In some cases it might be good to get supplements for your cat, such as fish oil which can help in the health of your cat and the shininess of your cats coat. But before going straight to the store to buy supplements, please consult your veterinary. Also don’t give your cat supplements meant for human intake, buy supplements meant for cats.
Tip 2 – Grooming
Your cat needs to groom their fur to keep a healthy coat. While they groom, they stimulate a special gland that secretes a protective fat layer and they spread this around their coat. The protective layer protects them from water and makes the coat shiny.
We can help our cats, doing the grooming job for them by brushing them with special brushes. Some brushes are there for grooming, while others are there to remove lose hairs. Loose hair can enter your cats digestive tract and cause a lot of problems.
At older age cats are less lean in their muscles and bones and have problems reaching far spots on their body. Overweight cats also have these problems reaching their entire body for grooming.
Tip 3 – Treating Illness
If your cat has good food, is not extremely old and may or may not be grooming, there is still a potential chance there is an underlying illness at play here. Having checked off the other boxes, it might be a good idea to go to your veterinary and check for possible illnesses. The veterinary can than advise you treatment for this underlying illness.
As such can parasites, skin infections, allergies, autoimmune diseases, diabetes, cold winters and more serious illnesses cause a lot of trouble for your cat.
Tip 4 – Reduce Weigh In A Overweight Cat?
If you got an overweight cat, it is time for the cat to lose a few pounds. The best idea is to go to the veterinary with your cat and get some advice and a diet plan on how to reduce weight. The moment your cat starts to get more lean is the moment they might be able to groom themselves again and take care of their own health.

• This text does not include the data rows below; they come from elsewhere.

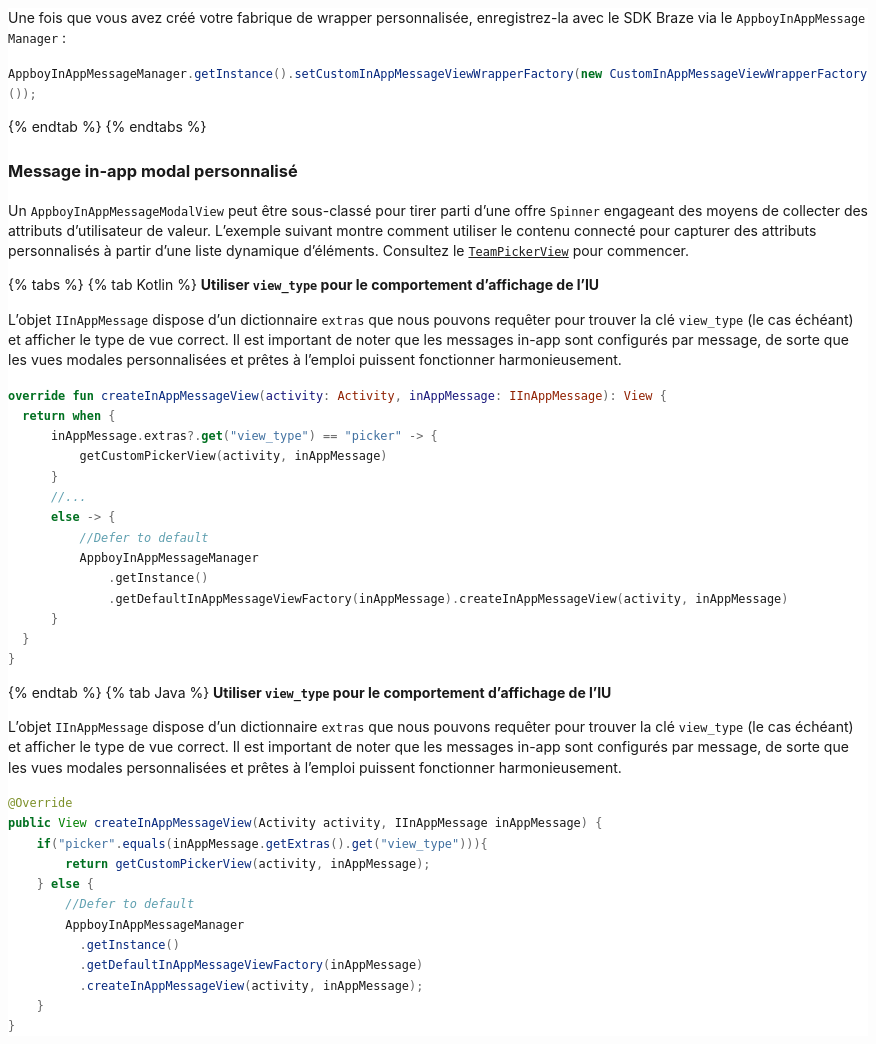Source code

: Une fois que vous avez créé votre fabrique de wrapper personnalisée, enregistrez-la avec le SDK Braze via le `AppboyInAppMessageManager` :

```java
AppboyInAppMessageManager.getInstance().setCustomInAppMessageViewWrapperFactory(new CustomInAppMessageViewWrapperFactory());
```
{% endtab %}
{% endtabs %}

### Message in-app modal personnalisé

Un `AppboyInAppMessageModalView` peut être sous-classé pour tirer parti d’une offre `Spinner` engageant des moyens de collecter des attributs d’utilisateur de valeur. L’exemple suivant montre comment utiliser le contenu connecté pour capturer des attributs personnalisés à partir d’une liste dynamique d’éléments. Consultez le [`TeamPickerView`](https://github.com/braze-inc/braze-growth-shares-android-demo-app/blob/main/app/src/main/java/com/braze/advancedsamples/inapp/modal/TeamPickerView.kt) pour commencer.

{% tabs %}
{% tab Kotlin %}
**Utiliser `view_type` pour le comportement d’affichage de l’IU**<br>

L’objet `IInAppMessage` dispose d’un dictionnaire `extras` que nous pouvons requêter pour trouver la clé `view_type` (le cas échéant) et afficher le type de vue correct. Il est important de noter que les messages in-app sont configurés par message, de sorte que les vues modales personnalisées et prêtes à l’emploi puissent fonctionner harmonieusement.

```kotlin
override fun createInAppMessageView(activity: Activity, inAppMessage: IInAppMessage): View {
  return when {
      inAppMessage.extras?.get("view_type") == "picker" -> {
          getCustomPickerView(activity, inAppMessage)
      }
      //...
      else -> {
          //Defer to default
          AppboyInAppMessageManager
              .getInstance()
              .getDefaultInAppMessageViewFactory(inAppMessage).createInAppMessageView(activity, inAppMessage)
      }
  }
}
```
{% endtab %}
{% tab Java %}
**Utiliser `view_type` pour le comportement d’affichage de l’IU**<br>

L’objet `IInAppMessage` dispose d’un dictionnaire `extras` que nous pouvons requêter pour trouver la clé `view_type` (le cas échéant) et afficher le type de vue correct. Il est important de noter que les messages in-app sont configurés par message, de sorte que les vues modales personnalisées et prêtes à l’emploi puissent fonctionner harmonieusement.

```java
@Override
public View createInAppMessageView(Activity activity, IInAppMessage inAppMessage) {
    if("picker".equals(inAppMessage.getExtras().get("view_type"))){
        return getCustomPickerView(activity, inAppMessage);
    } else {
        //Defer to default
        AppboyInAppMessageManager
          .getInstance()
          .getDefaultInAppMessageViewFactory(inAppMessage)
          .createInAppMessageView(activity, inAppMessage);
    }
}
```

In the meanwhile, you will have to groom your cat yourself. Make it a habit, because grooming your cat will also make sure that your cat doesn’t get too many of their hairs in their stomach. Too many hairs in their stomach causes hairballs and can even cause obstruction.
Tip 5 – Reduce The Bathing
I rarely bath any of our cats, because they can take care very well of their own coat all by themselves. If you are bathing your cat often than the real question is what the reasoning is behind it all.
If it is about your allergy against their coat, dandruff or saliva, you are better off treating your own allergies with medicine, not being around the cat and cleaning the house often. The cat is just the cat, nothing changed there. You are the one with the allergy.
If it is about fleas, rather treat the cat for fleas with medicine and a flea brush, than bathing them too often. Don’t use dog flea medicine on cats either as they can be fatal. If your house is flea infested, you might have to treat your house additionally, so that the anti-flea treatment can have an effect.
With that I have given you 5 major tips on how to improve your cats coat and keep it healthy and shiny.
Have you experienced a non-shiny or rough coat on your cat? Please share your experiences below.
About three years ago, one of my cats, a beautiful calico named Emily, started to get a dull coat with greasy fur and flakes. She still appeared healthy and active otherwise and I was at a loss as to why her fur was not healthy looking.
Then, one day, I noticed that she had developed crusts on her ears and I took her to the vet. She was diagnosed with an autoimmune disorder called pemphigus foliaceus and was started on prednisone daily.
The crusting has cleared and she is a happy and active kitty today although she is chunky because she is on the prednisone therapy.
To keep her fur in relatively good shape, I need to groom her on a regular basis as she has some difficulty in grooming herself due to her weight gain.
Moral of the story: Always be on the lookout for an underlying medical condition when a cats fur starts to lose its lustre.